É sintomático, porque analisar os vários números da petrolífera estatal angolana ao longo dos anos causa, no mínimo, confusão frequente.

O caso mais gritante ocorreu em 2012, quando o FMI alertou que havia uma discrepância de 32 mil milhões de dólares(!) nas contas públicas do país, relacionado com as operações “quasi-fiscais” da empresa. De forma mais regular, o relatório de contas anual fornecia dados agregados, sendo difícil avaliar as atividades da empresa. Nas conferências de imprensa, muitas perguntas sobre números acabavam por não ser respondidas. Um exercício de opacidade criticado por instituições internacionais e ONG.

A última dessas conferências, no final de fevereiro, resultou num conflito que envolve números, mas que é tudo menos opaco. O novo CEO, Carlos Saturnino, acusou a antecessora, Isabel dos Santos, de ter cometido várias irregularidades, antes e mesmo depois de ter sido exonerada em novembro de 2017. Desde gastos com consultores, passando por salários dos administradores até transferências após o despedimento.

Em resposta, a empresária chamou Saturnino de “mentiroso” e emitiu um comunicado a detalhar a defesa.

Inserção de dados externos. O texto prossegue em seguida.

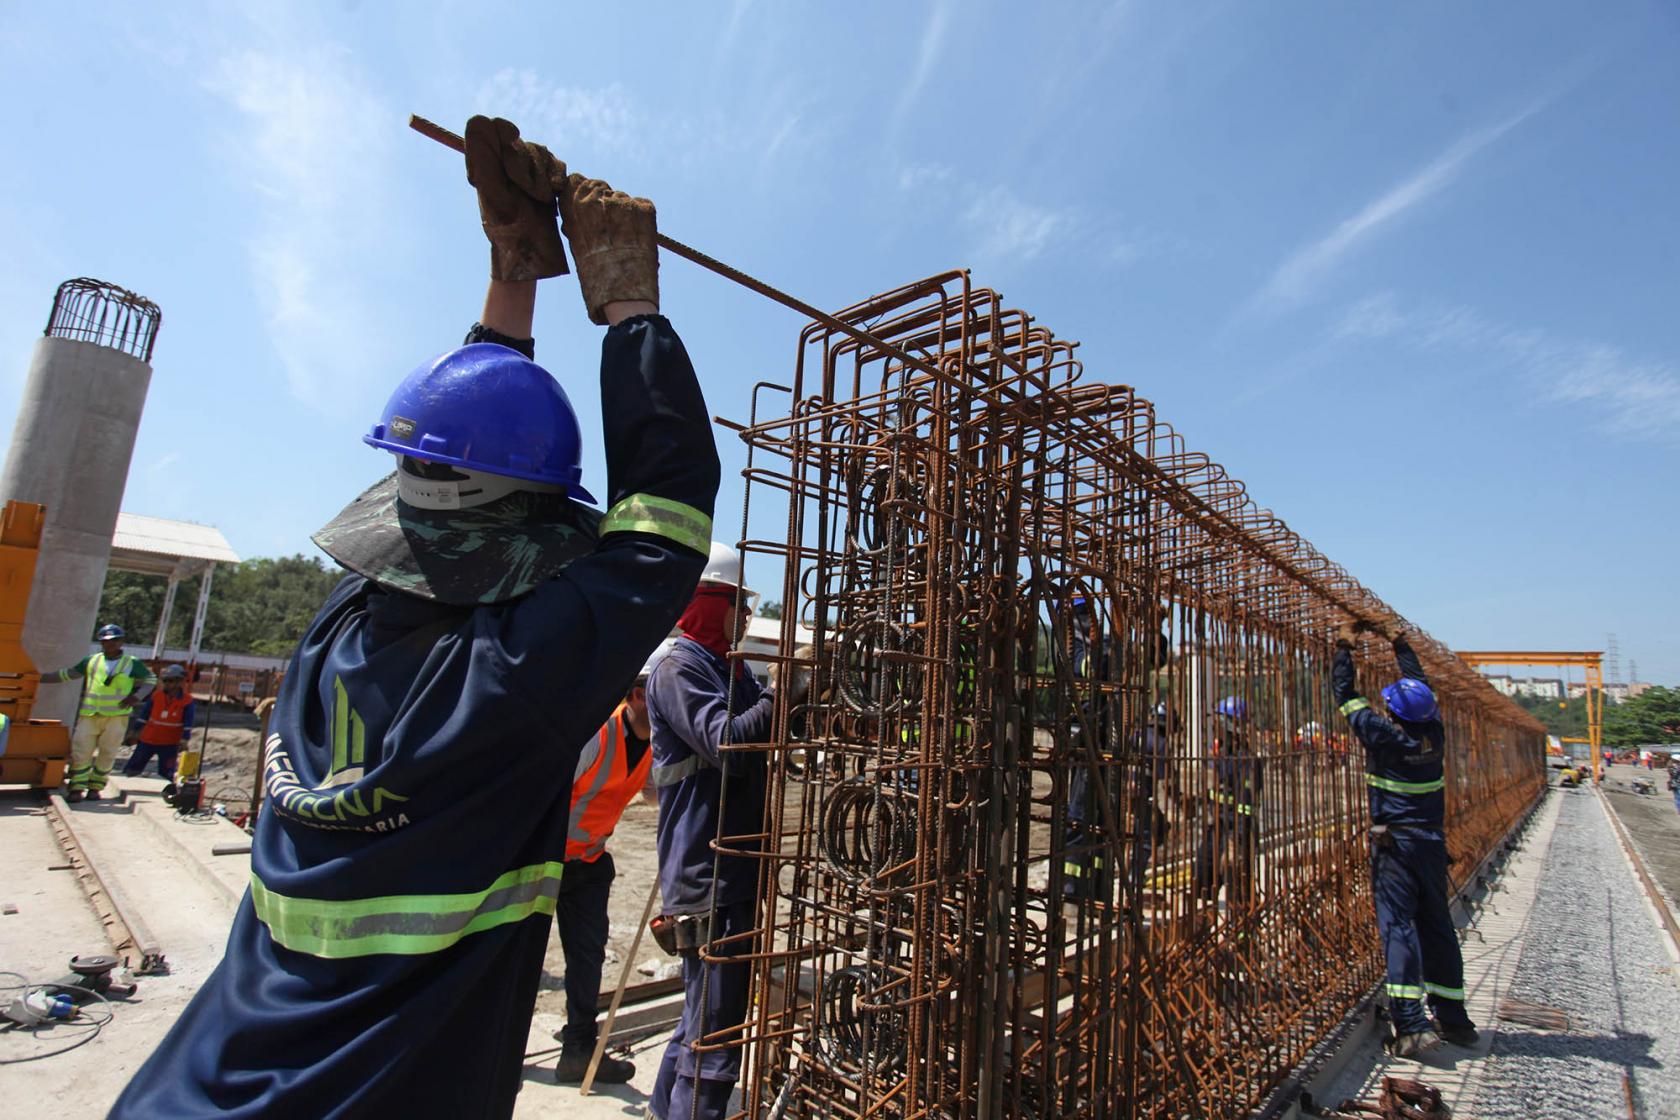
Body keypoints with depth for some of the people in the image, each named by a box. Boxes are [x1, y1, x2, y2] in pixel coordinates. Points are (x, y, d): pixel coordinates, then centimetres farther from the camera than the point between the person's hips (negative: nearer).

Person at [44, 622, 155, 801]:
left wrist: (138, 696, -8)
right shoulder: (91, 661, 11)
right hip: (89, 715, 2)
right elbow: (67, 674, 21)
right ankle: (78, 788, 6)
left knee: (107, 753, 3)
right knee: (81, 751, -2)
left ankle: (96, 787, 14)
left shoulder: (132, 663, 5)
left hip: (117, 716, -2)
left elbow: (149, 680, 9)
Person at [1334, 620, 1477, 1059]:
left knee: (1398, 926, -5)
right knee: (1437, 925, 14)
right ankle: (1453, 1019, 22)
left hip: (1395, 844, -6)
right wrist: (1401, 645, 30)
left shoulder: (1382, 735, -13)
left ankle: (1412, 1025, -10)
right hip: (1433, 842, 6)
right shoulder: (1435, 732, 0)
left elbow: (1345, 695, -2)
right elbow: (1421, 684, 17)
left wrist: (1345, 647, 9)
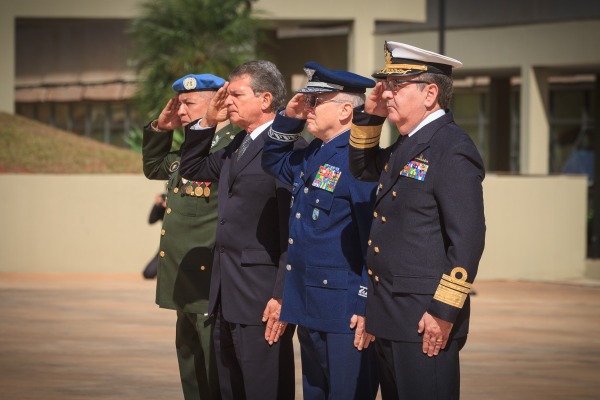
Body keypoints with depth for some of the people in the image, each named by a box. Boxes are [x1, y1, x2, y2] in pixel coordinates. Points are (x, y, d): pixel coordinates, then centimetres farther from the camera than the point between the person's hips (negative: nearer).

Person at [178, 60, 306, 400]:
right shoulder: (239, 145, 14)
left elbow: (294, 230, -18)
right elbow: (192, 169, 27)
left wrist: (283, 296, -21)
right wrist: (207, 122, 13)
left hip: (262, 296, -9)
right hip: (228, 295, 9)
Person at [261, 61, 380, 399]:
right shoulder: (311, 157, 12)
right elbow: (274, 162, 33)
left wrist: (368, 308, -21)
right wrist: (289, 119, 14)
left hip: (346, 318, -10)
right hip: (310, 309, 10)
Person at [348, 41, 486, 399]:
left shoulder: (452, 149, -15)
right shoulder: (407, 147, 14)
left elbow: (468, 238, -20)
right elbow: (363, 168, 32)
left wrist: (444, 312, -22)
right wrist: (371, 116, 14)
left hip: (427, 320, -10)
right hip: (391, 316, 10)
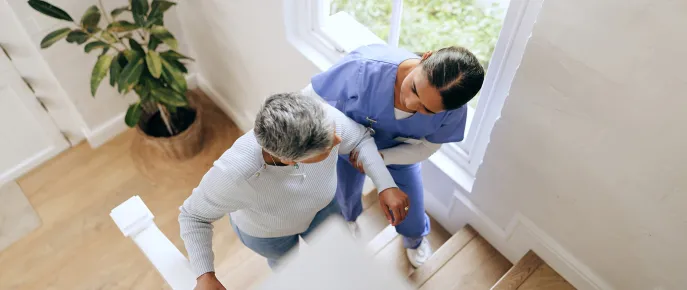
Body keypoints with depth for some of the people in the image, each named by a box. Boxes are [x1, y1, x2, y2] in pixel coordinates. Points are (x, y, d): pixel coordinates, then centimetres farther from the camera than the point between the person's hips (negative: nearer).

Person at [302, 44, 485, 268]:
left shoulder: (454, 111, -36)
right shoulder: (364, 68, -47)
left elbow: (426, 148, -19)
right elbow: (309, 98, -34)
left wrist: (380, 157, -34)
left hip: (400, 153, 1)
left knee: (410, 207, 19)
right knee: (346, 194, 29)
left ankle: (414, 238, 61)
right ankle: (349, 219, 71)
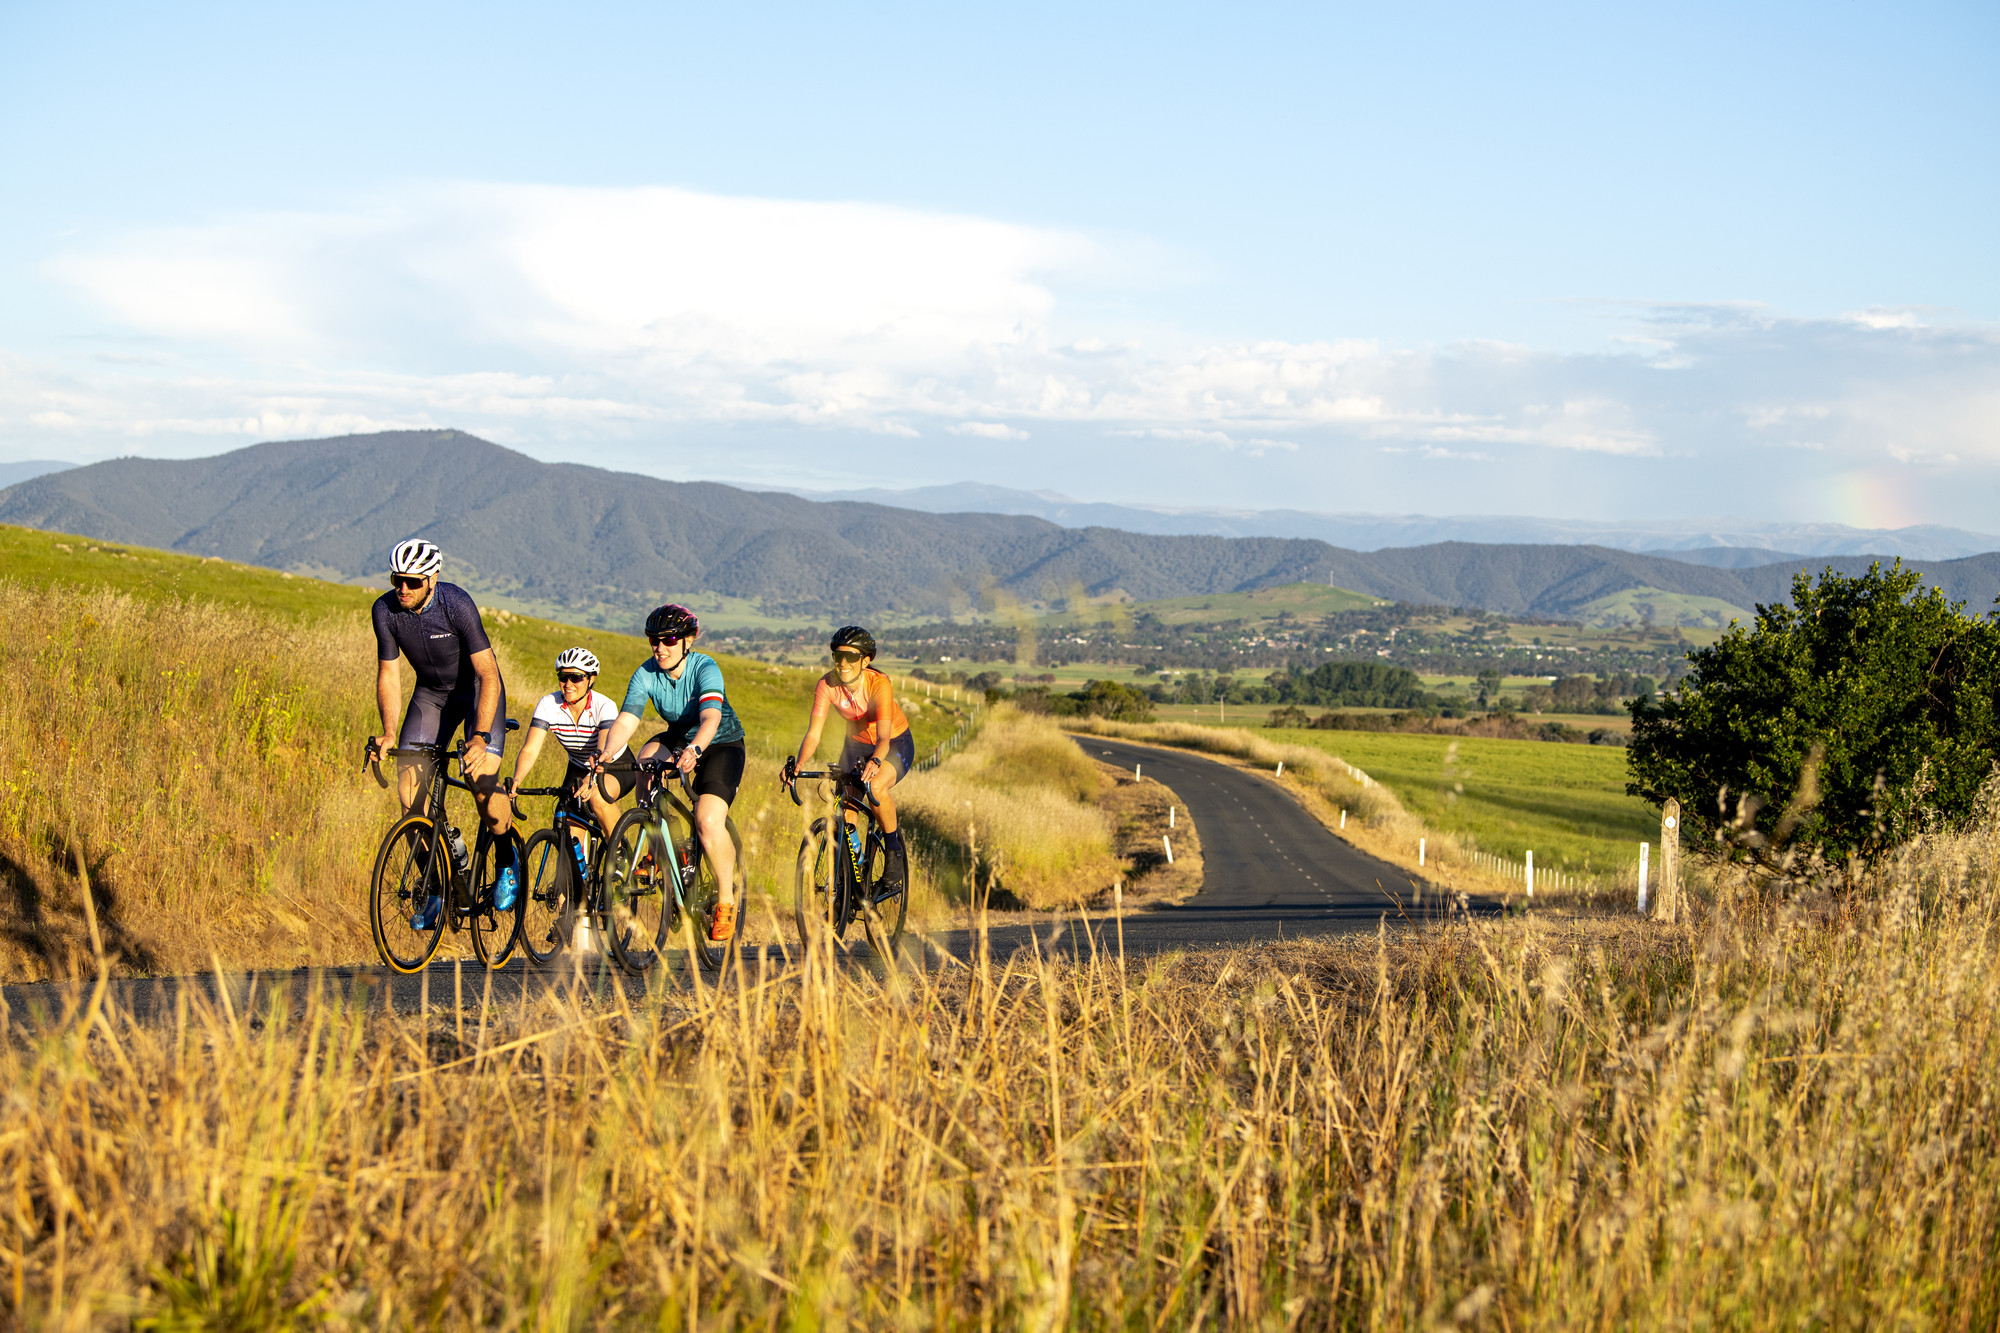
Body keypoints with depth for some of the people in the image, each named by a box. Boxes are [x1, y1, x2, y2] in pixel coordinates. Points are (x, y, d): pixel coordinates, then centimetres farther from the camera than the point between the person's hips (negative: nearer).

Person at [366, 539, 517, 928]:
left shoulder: (457, 604, -30)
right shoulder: (385, 610, -18)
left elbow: (488, 675, -31)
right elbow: (388, 674, -9)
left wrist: (480, 737, -41)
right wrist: (388, 733, -23)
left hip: (477, 689, -4)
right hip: (432, 692, 4)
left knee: (482, 782, -24)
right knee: (409, 786, -12)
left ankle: (506, 860, 5)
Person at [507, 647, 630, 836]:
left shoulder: (604, 706, -27)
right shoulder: (548, 705, -19)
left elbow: (605, 751, -42)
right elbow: (530, 750, -27)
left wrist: (592, 779, -62)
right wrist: (516, 780, -47)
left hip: (616, 768, -3)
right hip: (579, 768, 3)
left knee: (598, 796, -34)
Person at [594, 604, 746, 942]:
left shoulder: (705, 668, -27)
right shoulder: (646, 674, -15)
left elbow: (710, 718, -43)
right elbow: (626, 719, -27)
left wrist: (695, 749, -63)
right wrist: (608, 752, -48)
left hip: (722, 744, -4)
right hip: (679, 737, 4)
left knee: (708, 822, -24)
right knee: (647, 761, -30)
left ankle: (727, 900, -1)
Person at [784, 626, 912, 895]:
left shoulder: (879, 684, -31)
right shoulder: (827, 685, -21)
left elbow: (883, 737, -42)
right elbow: (813, 733, -26)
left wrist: (875, 761, -63)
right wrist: (798, 765, -45)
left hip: (896, 744, -4)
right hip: (857, 744, 4)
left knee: (875, 786, -33)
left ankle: (894, 850, -10)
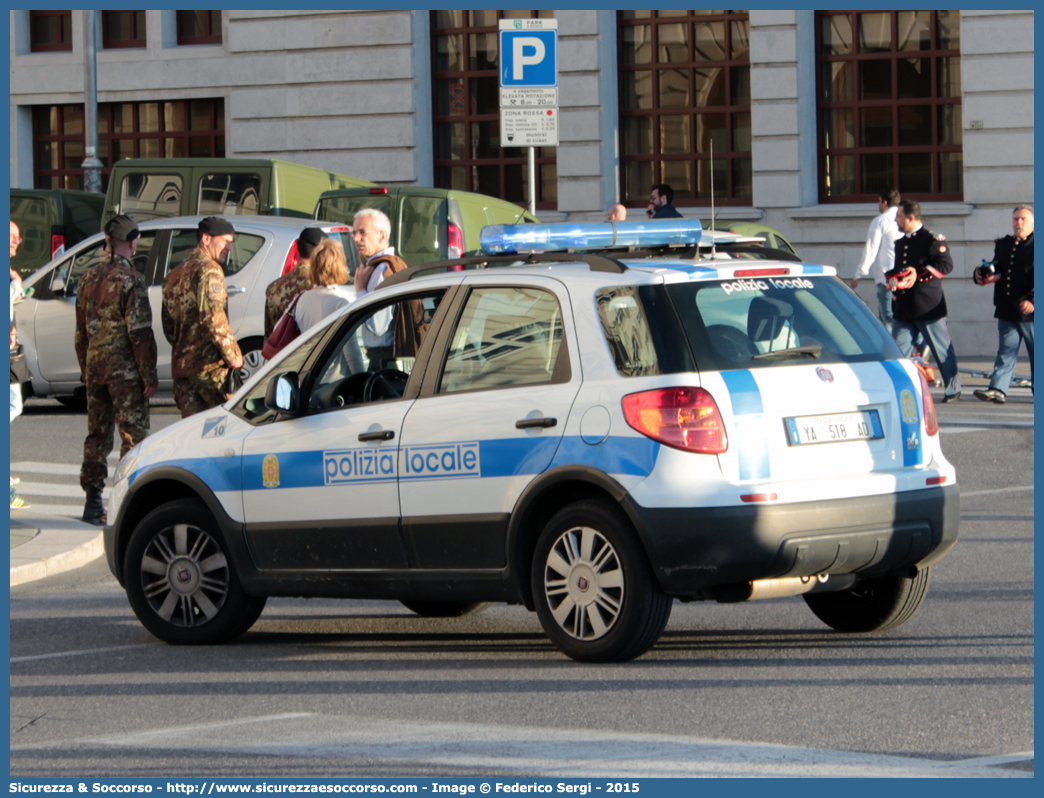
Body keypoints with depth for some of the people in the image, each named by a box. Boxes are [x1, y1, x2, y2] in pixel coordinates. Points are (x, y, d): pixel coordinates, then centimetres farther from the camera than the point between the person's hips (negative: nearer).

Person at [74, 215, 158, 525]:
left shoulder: (88, 280, 10)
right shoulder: (130, 279, -13)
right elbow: (139, 332, -16)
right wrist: (149, 375, -12)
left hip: (95, 368, 7)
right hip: (124, 371, -7)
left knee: (97, 435, 12)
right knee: (133, 435, -2)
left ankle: (92, 502, 14)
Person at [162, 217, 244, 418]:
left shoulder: (175, 275, 20)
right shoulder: (208, 269, -8)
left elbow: (168, 327, 21)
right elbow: (213, 318, -19)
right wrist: (233, 356, -12)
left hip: (180, 365, 8)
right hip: (209, 365, -8)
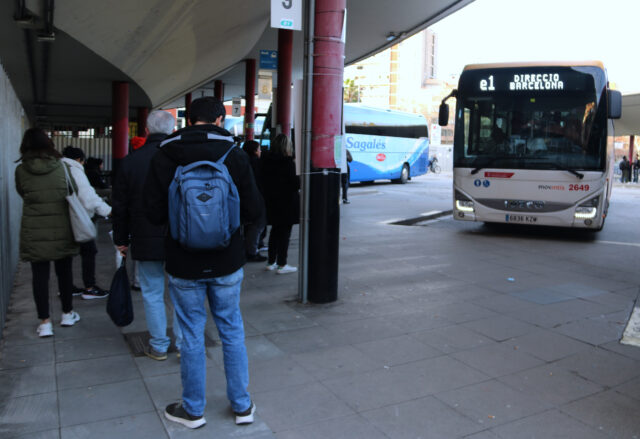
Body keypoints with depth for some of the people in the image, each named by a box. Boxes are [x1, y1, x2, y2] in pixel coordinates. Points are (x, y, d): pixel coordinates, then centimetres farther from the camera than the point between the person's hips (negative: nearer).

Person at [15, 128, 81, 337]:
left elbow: (22, 194, 9)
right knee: (64, 271, 14)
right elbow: (75, 192, 3)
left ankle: (45, 322, 7)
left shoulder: (21, 170, -4)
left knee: (40, 275, 6)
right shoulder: (62, 166, -5)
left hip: (34, 232, 0)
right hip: (62, 230, 1)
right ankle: (67, 314, 25)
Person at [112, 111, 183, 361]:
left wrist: (121, 239, 13)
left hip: (145, 241, 0)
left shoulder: (130, 161, -2)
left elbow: (120, 207, 3)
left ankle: (159, 346, 20)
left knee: (152, 294, 11)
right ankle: (184, 344, 20)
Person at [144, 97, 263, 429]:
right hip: (227, 263, 1)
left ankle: (193, 410, 29)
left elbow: (154, 214, -7)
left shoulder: (163, 158, -8)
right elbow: (254, 211, -8)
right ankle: (242, 406, 28)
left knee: (192, 337, 12)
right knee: (232, 333, 15)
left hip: (183, 265, 0)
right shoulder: (234, 155, -8)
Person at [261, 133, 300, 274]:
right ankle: (282, 265, 4)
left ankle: (271, 262, 22)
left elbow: (264, 179, 8)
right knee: (285, 232, 1)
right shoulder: (288, 162, -16)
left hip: (272, 201, 7)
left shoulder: (266, 161, 3)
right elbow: (295, 182, -15)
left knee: (275, 231, 17)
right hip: (287, 201, -6)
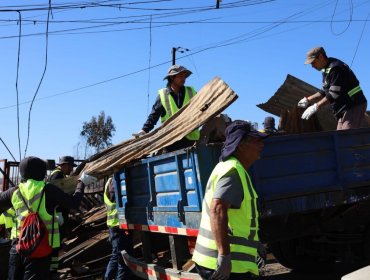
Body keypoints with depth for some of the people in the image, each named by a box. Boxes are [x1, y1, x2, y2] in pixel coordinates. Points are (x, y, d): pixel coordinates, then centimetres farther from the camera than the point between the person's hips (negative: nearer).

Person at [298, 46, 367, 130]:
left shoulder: (335, 68, -20)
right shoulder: (326, 70, 13)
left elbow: (334, 94, -26)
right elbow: (325, 91, 21)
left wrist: (316, 107, -24)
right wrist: (308, 99, 14)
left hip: (354, 106, -10)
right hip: (345, 108, 10)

É impossível, para já, saber quem tem razão nesta guerra de acusações. No entanto, há alguns pontos que são claros. Primeiro, Isabel dos Santos tem razão quando diz que a campanha que está a ser feita contra ela é politizada. Dado o tamanho e importância da empresa, tudo o que é relacionado com a Sonangol é uma questão política, especialmente agora, numa altura de transição de poder.

Segundo, quando a empresária diz que as acusações são “revisionismo” e um regresso à “antiga escola” da Sonangol pode até ter razão, mas não ajuda à força da sua defesa. Sim, Saturnino já tinha estado à frente da empresa no passado. Mas agora foi nomeado por João Lourenço, que foi escolhido como candidato à presidência do país por José Eduardo dos Santos. E foi o antigo presidente que nomeou todos os CEO da “velha escola” da Sonangol.

Terceiro, Isabel dos Santos não pode esquecer que ela própria foi nomeada pelo pai. Pode ter sido uma decisão para renovar a Sonangol, mas foi uma escolha de risco e altamente criticada. Dado o papel que a empresária tem no mundo do negócios em Angola, e a forma como beneficiou de decisões políticas no passado, usar o histórico da gestão da maior empresa do país como defesa não é uma estratégia convincente. Não é por acaso que muito angolanos a apelidavam de ‘princesa’ do regime.